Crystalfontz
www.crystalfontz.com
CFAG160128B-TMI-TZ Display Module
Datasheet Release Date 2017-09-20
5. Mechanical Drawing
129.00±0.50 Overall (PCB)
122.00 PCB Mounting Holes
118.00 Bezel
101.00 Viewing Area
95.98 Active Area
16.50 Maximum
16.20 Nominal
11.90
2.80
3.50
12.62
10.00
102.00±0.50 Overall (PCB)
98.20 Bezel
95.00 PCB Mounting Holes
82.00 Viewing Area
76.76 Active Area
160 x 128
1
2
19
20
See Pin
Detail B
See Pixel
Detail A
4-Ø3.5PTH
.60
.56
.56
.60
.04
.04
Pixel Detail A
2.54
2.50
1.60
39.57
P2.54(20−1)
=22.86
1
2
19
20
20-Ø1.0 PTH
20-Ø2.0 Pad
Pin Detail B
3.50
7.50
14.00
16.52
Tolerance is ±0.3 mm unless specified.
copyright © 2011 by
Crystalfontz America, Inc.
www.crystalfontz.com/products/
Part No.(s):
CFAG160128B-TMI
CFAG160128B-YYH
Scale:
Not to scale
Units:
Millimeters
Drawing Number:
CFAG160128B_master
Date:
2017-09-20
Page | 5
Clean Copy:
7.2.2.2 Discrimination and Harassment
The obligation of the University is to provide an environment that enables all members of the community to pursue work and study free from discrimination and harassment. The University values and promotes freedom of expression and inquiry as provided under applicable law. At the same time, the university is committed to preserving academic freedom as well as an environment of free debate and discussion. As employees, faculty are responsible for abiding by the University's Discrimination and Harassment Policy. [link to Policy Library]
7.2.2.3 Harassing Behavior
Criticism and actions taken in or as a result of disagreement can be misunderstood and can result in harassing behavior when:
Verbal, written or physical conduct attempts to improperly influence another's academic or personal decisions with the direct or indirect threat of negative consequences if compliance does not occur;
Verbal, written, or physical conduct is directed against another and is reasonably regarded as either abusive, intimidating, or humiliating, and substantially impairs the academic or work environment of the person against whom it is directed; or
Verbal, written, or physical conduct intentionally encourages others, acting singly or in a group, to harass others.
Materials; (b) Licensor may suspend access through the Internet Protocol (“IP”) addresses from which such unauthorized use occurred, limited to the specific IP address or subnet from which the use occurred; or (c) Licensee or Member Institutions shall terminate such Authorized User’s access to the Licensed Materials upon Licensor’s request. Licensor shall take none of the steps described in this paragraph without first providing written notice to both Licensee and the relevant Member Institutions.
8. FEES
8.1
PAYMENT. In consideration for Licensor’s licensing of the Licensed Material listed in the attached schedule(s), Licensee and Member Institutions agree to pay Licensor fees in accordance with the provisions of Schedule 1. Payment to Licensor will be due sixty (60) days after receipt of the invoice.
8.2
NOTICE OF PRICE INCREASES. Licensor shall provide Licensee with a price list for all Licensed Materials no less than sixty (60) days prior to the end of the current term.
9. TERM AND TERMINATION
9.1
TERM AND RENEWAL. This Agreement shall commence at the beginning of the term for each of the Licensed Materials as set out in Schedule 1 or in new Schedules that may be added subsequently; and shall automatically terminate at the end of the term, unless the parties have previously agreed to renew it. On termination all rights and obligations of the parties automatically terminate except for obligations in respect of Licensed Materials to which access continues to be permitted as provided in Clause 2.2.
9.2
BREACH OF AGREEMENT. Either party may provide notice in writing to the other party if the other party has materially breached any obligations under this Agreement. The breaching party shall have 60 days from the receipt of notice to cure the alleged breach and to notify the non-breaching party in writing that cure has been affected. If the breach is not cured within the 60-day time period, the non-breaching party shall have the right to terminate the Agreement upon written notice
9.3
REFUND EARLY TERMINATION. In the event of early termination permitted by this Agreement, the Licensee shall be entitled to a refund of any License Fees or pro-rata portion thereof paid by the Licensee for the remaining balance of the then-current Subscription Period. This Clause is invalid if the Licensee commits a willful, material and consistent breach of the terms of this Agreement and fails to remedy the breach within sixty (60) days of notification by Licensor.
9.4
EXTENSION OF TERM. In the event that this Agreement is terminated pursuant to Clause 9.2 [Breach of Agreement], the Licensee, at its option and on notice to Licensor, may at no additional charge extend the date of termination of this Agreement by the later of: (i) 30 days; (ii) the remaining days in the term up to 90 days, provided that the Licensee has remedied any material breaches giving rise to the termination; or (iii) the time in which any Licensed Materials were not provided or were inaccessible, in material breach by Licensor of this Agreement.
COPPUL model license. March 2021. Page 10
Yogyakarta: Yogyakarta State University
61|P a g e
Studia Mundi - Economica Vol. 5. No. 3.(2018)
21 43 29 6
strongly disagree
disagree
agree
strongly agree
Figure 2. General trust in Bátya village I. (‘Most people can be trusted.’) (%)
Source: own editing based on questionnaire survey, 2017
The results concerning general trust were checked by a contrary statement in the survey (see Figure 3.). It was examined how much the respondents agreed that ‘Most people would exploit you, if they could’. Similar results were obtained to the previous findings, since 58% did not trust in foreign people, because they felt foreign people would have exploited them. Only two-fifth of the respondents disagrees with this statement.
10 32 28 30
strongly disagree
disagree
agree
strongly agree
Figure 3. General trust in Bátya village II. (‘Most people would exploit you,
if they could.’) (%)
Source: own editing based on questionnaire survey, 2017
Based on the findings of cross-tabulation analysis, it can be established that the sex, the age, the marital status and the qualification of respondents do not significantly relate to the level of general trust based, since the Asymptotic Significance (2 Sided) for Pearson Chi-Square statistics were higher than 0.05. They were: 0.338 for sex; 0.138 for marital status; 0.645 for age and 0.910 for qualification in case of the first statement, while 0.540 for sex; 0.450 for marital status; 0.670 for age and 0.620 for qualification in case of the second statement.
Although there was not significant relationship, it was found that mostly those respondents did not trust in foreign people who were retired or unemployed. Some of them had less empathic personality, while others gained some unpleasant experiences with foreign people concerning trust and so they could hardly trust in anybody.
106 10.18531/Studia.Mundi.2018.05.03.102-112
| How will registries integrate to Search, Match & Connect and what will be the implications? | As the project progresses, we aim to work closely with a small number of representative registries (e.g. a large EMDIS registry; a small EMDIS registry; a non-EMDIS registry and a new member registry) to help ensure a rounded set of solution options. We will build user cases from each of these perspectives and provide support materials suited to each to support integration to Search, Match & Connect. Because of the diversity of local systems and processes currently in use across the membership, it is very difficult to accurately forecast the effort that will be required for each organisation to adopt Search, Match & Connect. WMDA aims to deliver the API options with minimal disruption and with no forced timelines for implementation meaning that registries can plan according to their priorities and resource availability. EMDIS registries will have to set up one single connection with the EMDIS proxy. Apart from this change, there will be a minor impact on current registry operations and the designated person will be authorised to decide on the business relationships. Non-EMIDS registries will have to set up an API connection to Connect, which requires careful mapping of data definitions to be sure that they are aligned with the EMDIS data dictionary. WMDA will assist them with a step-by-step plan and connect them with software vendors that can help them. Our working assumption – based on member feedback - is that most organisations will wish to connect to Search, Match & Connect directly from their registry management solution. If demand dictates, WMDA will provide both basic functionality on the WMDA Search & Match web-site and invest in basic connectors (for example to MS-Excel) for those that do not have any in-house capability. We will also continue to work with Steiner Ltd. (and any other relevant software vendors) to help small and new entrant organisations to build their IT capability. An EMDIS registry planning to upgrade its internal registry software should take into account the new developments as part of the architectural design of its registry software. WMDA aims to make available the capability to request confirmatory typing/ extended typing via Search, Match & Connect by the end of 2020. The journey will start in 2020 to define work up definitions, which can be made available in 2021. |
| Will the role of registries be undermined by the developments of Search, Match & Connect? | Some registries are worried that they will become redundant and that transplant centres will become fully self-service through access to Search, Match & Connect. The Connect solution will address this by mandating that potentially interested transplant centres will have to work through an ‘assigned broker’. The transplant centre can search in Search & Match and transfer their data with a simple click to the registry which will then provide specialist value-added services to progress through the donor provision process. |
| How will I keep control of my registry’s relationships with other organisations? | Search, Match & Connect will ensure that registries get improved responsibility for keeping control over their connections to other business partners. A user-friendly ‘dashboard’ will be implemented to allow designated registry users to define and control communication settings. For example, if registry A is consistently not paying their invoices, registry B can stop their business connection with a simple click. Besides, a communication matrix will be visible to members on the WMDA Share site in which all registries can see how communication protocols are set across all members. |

* [GOAL OF THE EXERCISE]: The response must consist solely of the lines from the top of the records through the line holding "7.2.2.2 Discrimination and Harassment", copied word for word.

* [COMPLETED TASK]:
Crystalfontz
www.crystalfontz.com
CFAG160128B-TMI-TZ Display Module
Datasheet Release Date 2017-09-20
5. Mechanical Drawing
129.00±0.50 Overall (PCB)
122.00 PCB Mounting Holes
118.00 Bezel
101.00 Viewing Area
95.98 Active Area
16.50 Maximum
16.20 Nominal
11.90
2.80
3.50
12.62
10.00
102.00±0.50 Overall (PCB)
98.20 Bezel
95.00 PCB Mounting Holes
82.00 Viewing Area
76.76 Active Area
160 x 128
1
2
19
20
See Pin
Detail B
See Pixel
Detail A
4-Ø3.5PTH
.60
.56
.56
.60
.04
.04
Pixel Detail A
2.54
2.50
1.60
39.57
P2.54(20−1)
=22.86
1
2
19
20
20-Ø1.0 PTH
20-Ø2.0 Pad
Pin Detail B
3.50
7.50
14.00
16.52
Tolerance is ±0.3 mm unless specified.
copyright © 2011 by
Crystalfontz America, Inc.
www.crystalfontz.com/products/
Part No.(s):
CFAG160128B-TMI
CFAG160128B-YYH
Scale:
Not to scale
Units:
Millimeters
Drawing Number:
CFAG160128B_master
Date:
2017-09-20
Page | 5
Clean Copy:
7.2.2.2 Discrimination and Harassment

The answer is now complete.